YOUR GOAL
All records below should be repeated exactly, with the pictures left out.

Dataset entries
***
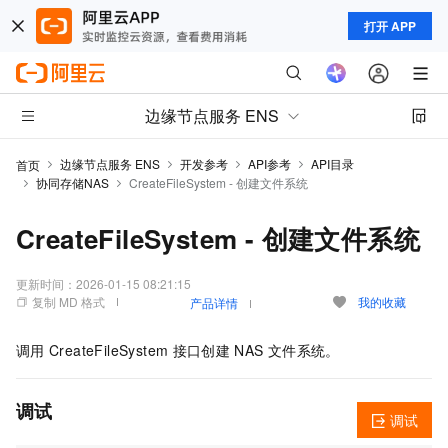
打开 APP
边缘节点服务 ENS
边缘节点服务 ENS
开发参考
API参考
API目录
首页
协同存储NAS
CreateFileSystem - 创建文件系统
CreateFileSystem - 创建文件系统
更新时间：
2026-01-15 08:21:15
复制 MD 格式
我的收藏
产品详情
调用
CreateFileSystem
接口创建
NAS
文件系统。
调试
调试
***
TASK RESPONSE
打开 APP
边缘节点服务 ENS
边缘节点服务 ENS
开发参考
API参考
API目录
首页
协同存储NAS
CreateFileSystem - 创建文件系统
CreateFileSystem - 创建文件系统
更新时间：
2026-01-15 08:21:15
复制 MD 格式
我的收藏
产品详情
调用
CreateFileSystem
接口创建
NAS
文件系统。
调试
调试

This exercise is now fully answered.